Per quanto concerne, poi, la sentenza del T.A.R. per la Campania , Sez. I, n. 681 del 9 marzo 1999 – anche a prescindere dalla consistenza che, evidentemente, non si tratta di giurisprudenza propria di questo Consiglio di Stato - si rileva che la fattispecie ivi considerate (nella quale è stata ritenuta, tra l’altro, la legittimità del comportamento dell’Amministrazione che, in sede di aggiudicazione a seguito di licitazione privata si era successivamente avvalsa dell’offerta, da parte dell’aggiudicatario, di un ulteriore ribasso del prezzo già definito) è stato peculiarmente giustificato dalla considerazione dell’approntamento, per l’Amministrazione appaltante, in presenza di condizioni di prezzo "evidentemente fuori mercato" di non ricorrere, dopo l’aggiudicazione, al pur legittimo "annullamento della gara" con contestuale indizione di una nuda procedura (ristretto o negoziato)" limitandosi invece – nel particolare caso di specie – ad avvalersi della manifestata disponibilità dell’aggiudicatario medesimo a riequilibrare le condizioni del rapporto , "al fine di impedire il travolgimento della intera gara" qualora al nuovo prezzo (non ritenuto, in ogni caso "anormalmente basso") trovi la sua giustificazione in un "significato mutamento di mercato verificatosi dopo la presentazione delle offerte".

Il che, come è del tutto evidente, costituisca una situazione anomala, in ogni caso non riconducibile allo specifico oggetto del quesito, relativo invece alla legittimità o meno della "prassi diffusa" di richiedere, da parte delle Amministrazioni aggiudicatrici, la disponibilità del fornitore aggiudicatario a concedere un(ulteriore) sconto sul prezzo di aggiudicazione.

Da ultimo si rileva ancora che, dalla (esibita in atti) dichiarazione congiunta Consiglio – Commissione delle comunità europee sull’argomento (nella quale si afferma che, nelle procedure aperte o ristrette, è escluso "touta negociation avec les condidats on les coummissionaires portant sur des elements fondamentaux des marches dont la varation est suscetible de fausser le jeu de la concuvrenee et notamment sur les prix") non può certo inferirsi – argomentando dalla circostanza che, una volta intervenuta un’aggiudicazione, non può più parlarsi di violazione della "par condicio" concorrenziale – che (come invece prospetta la richiedente Amministrazione) il divieto ivi indicato sarebbe comunque limitato alla fase precedente alla stipulazione del contratto.
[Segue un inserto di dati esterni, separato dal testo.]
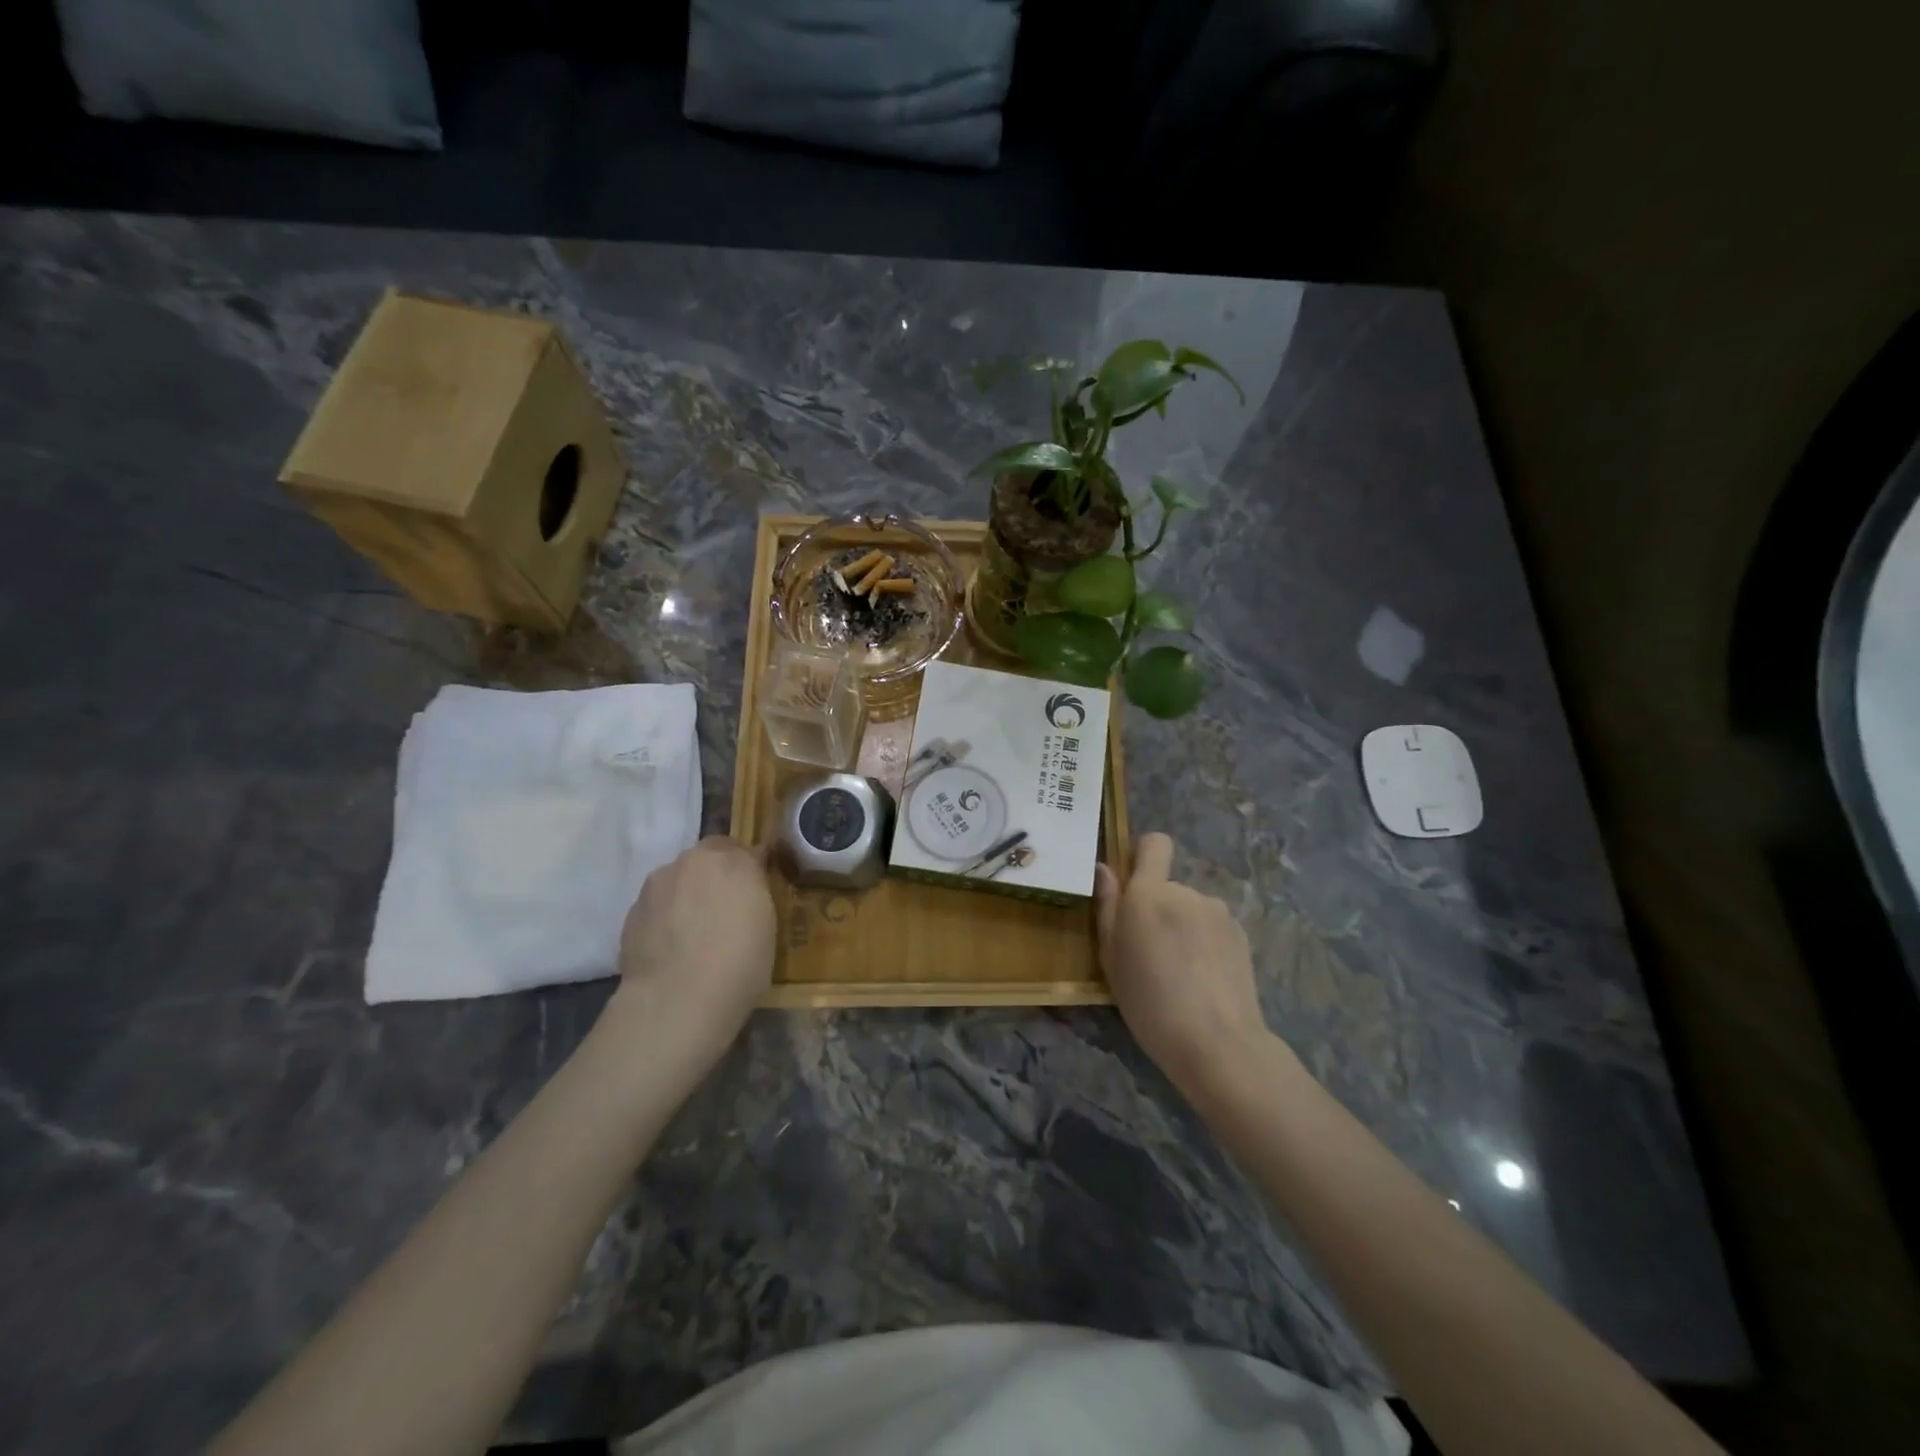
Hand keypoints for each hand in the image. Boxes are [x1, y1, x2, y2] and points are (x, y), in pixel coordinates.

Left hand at [611, 836, 774, 1063]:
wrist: (676, 1001)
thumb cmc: (739, 963)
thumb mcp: (767, 925)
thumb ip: (755, 894)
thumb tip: (747, 887)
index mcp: (733, 860)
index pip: (746, 849)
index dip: (751, 868)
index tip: (756, 890)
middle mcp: (692, 861)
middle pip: (707, 859)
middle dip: (716, 876)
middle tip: (725, 910)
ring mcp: (656, 885)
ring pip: (677, 880)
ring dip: (687, 895)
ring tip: (694, 933)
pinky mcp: (631, 913)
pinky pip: (656, 907)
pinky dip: (665, 919)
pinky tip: (672, 949)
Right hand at [1095, 832, 1271, 1100]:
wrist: (1217, 1043)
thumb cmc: (1149, 1004)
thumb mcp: (1111, 959)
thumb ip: (1107, 908)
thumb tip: (1104, 869)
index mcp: (1148, 895)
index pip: (1155, 843)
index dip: (1143, 855)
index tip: (1134, 885)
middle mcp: (1185, 892)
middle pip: (1168, 885)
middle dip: (1158, 908)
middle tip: (1150, 953)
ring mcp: (1217, 911)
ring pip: (1190, 908)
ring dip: (1182, 926)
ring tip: (1180, 971)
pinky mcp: (1240, 933)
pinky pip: (1212, 926)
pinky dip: (1204, 942)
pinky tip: (1203, 978)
Vero è invece, al contrario, che il divieto di rinegoziare le offerte deve razionalmente intendersi in linea di principio (come del resto successivamente precisato, seppure nelle vie brevi, in sede di Commissione europea) anche come successivo all’aggiudicazione, in quanto la possibilità di rinegoziazione tra la stazione appaltante e l’aggiudicatario, modificando la base d’asta, finirebbe (seppure indirettamente) coll’introdurre oggettivi elementi di distorsione della concorrenza, violando in tal modo i principi comunitari in materia.

Attesa la portata del quesito rappresentato per le intuibili implicazioni e la rilevanza della soluzione sopra prospettata, appare opportuno che del presente parere venga data adeguata pubblicità.

P.Q.M.

Nelle esposte considerazioni è il parere.